The stochastic computing based deep learning systems are especially suitable for the emerging devices, due to the limited scalability in fabricating those devices. In collaboration with Yokohama National University, Japan, we have developed the first generation of stochastic computing-based deep learning system using the Josephson Junction superconducting devices (using the AQFP logic, more specifically). It has the clear advantage of 10^4 to 10^5 energy efficiency gain compared with the state-of-the-art CMOS technology. The first and second prototypes are currently under tapeout and testing.
Deep Reinforcement Learning in CPS and Autonomous Systems and Precision Medicine
[INFOCOM’18][ICDCS’17][ICHI’17][Nature Scientific Report submission][DAC’17][ICCAD’17]
Deep Reinforcement Learning (DRL), initially developed by DeepMind, is a data-driven, model-free framework that determines the appropriate action at a potentially high-dimensional state. It has achieved significant success in game playing with sophisticated state spaces (e.g., AlphaGo). Our group becomes one of the first to adopt the DRL technique to solve complicated control problems in cyber-physical and autonomous systems, which exhibit high-dimensional state space, potentially high-dimensional action space, and time-variant environments. More specifically, we develop a general, actor-critic DRL framework, comprising an offline DNN training phase and an online inference/updating phase, for these data-driven complex control problemswith high-dimensional action spaces.

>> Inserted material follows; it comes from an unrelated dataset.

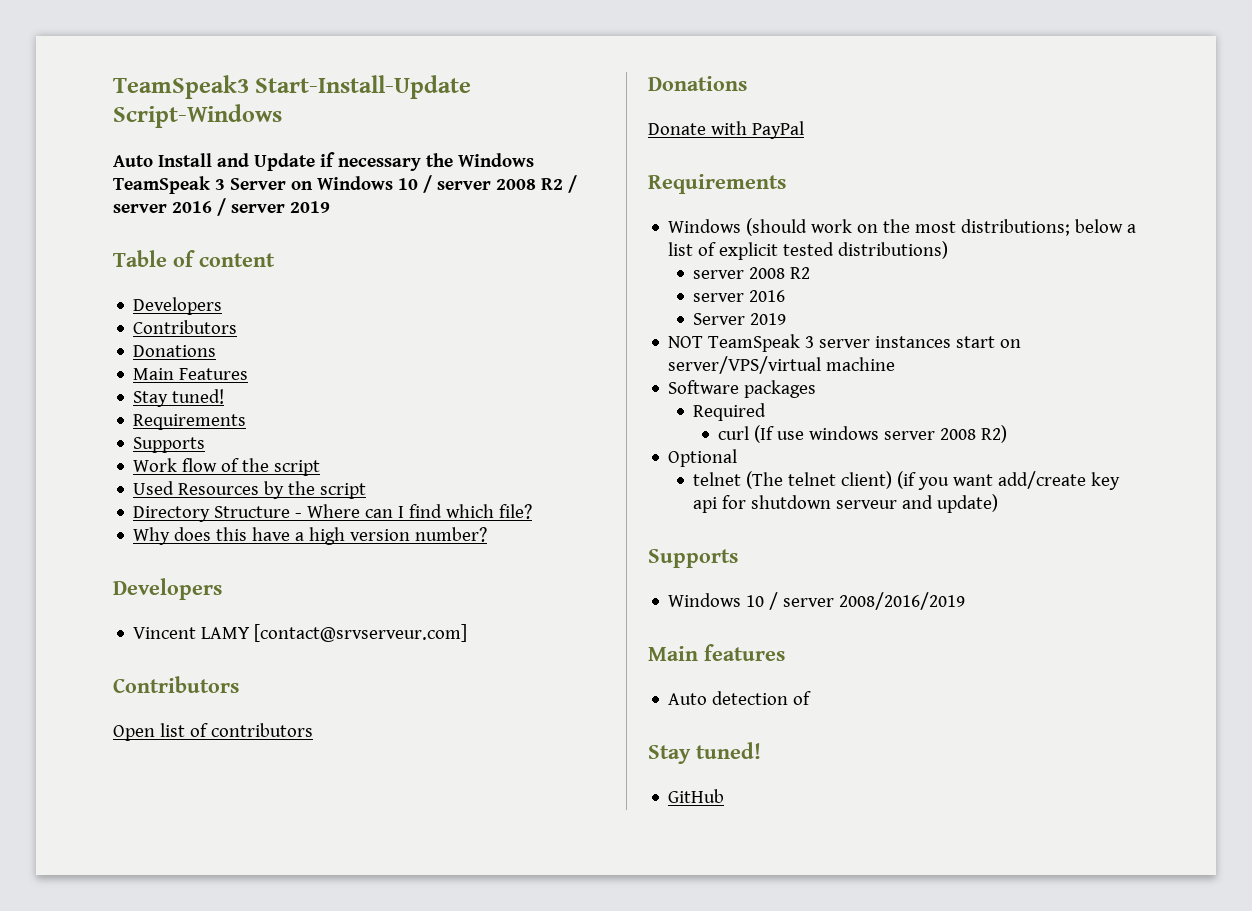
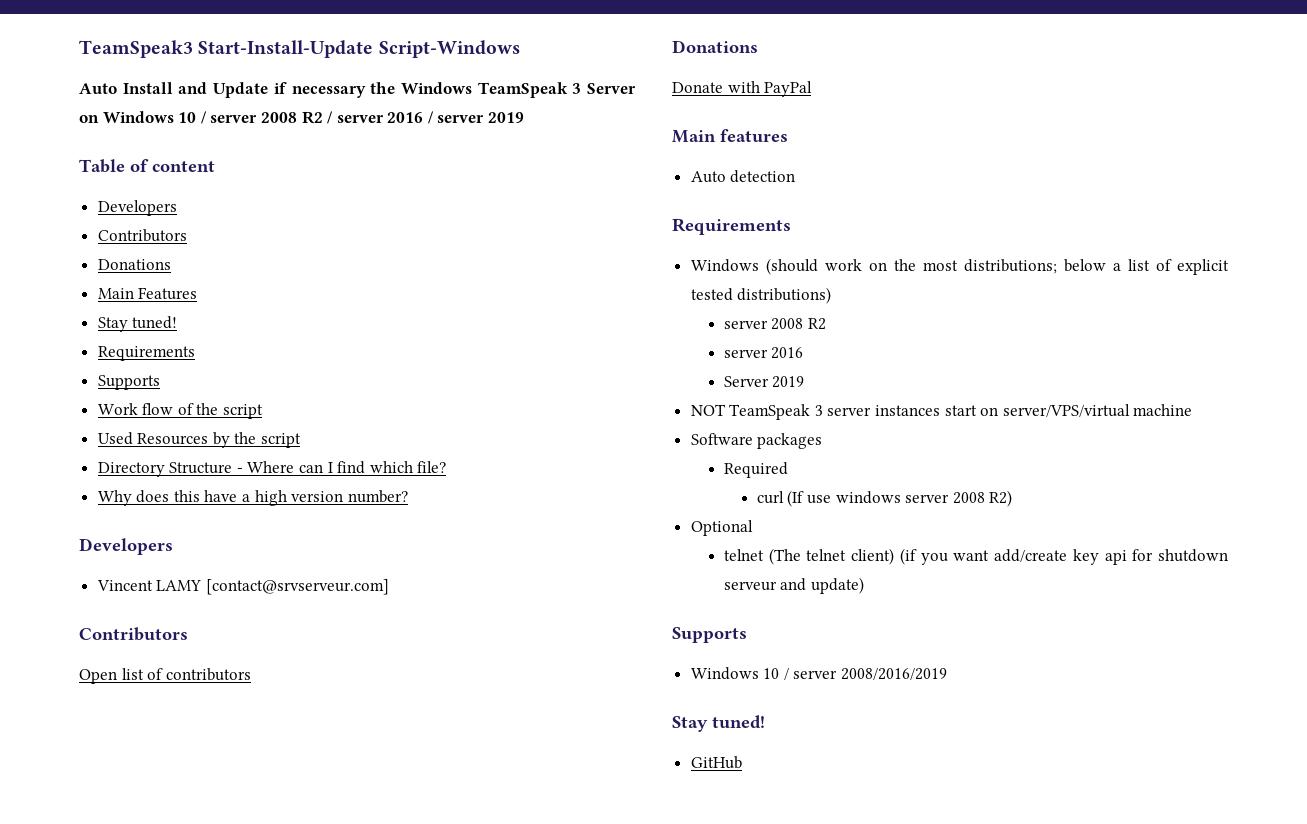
(804, 130) none -> [672,129,788,143] [690,170,796,183] // Main features // Auto detection
[648,644,785,661] [668,691,812,705] // Main features // Auto detection of -> (948, 674) none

We have investigated very broad applications of the general DRL framework, on big data systems, unmanned aerial vehicles (UAVs), and precision medicine, to name a few. We derived the application on an Apache Storm-based Distributed Stream Data Processing Systems (DSDPS), which process unbounded large streams of continuous data in a distributed and real-time manner. By adopting the DRL framework, we are able to (i) reduce the average end-to-end tuple processing time by up to 39.6% compared with the Storm’s default scheduler, and (ii) incorporate the fault detection and bypassing capability. As a second example, we apply the DRL framework to automatically derive the optimal control sequence (position, motor force and torque, etc.) for a UAV in order to follow a pre-defined route or achieve certain target. Our proposed method significantly outperforms the PID controller integrated in state-of-the-art UAVs and can potentially lead to the future fully autonomous UAVs without the need of remote controls. Last but not least, we are the first to apply DRL for precision medicines. More specifically, we develop a DRL-based dynamic treatment framework for the patients diagnosed with Acute Myeloid Leukemia who undergo the hematopoietic cell transplantation (HCT). We demonstrated promising results in both predicting human experts’ decisions and making treatment suggestions.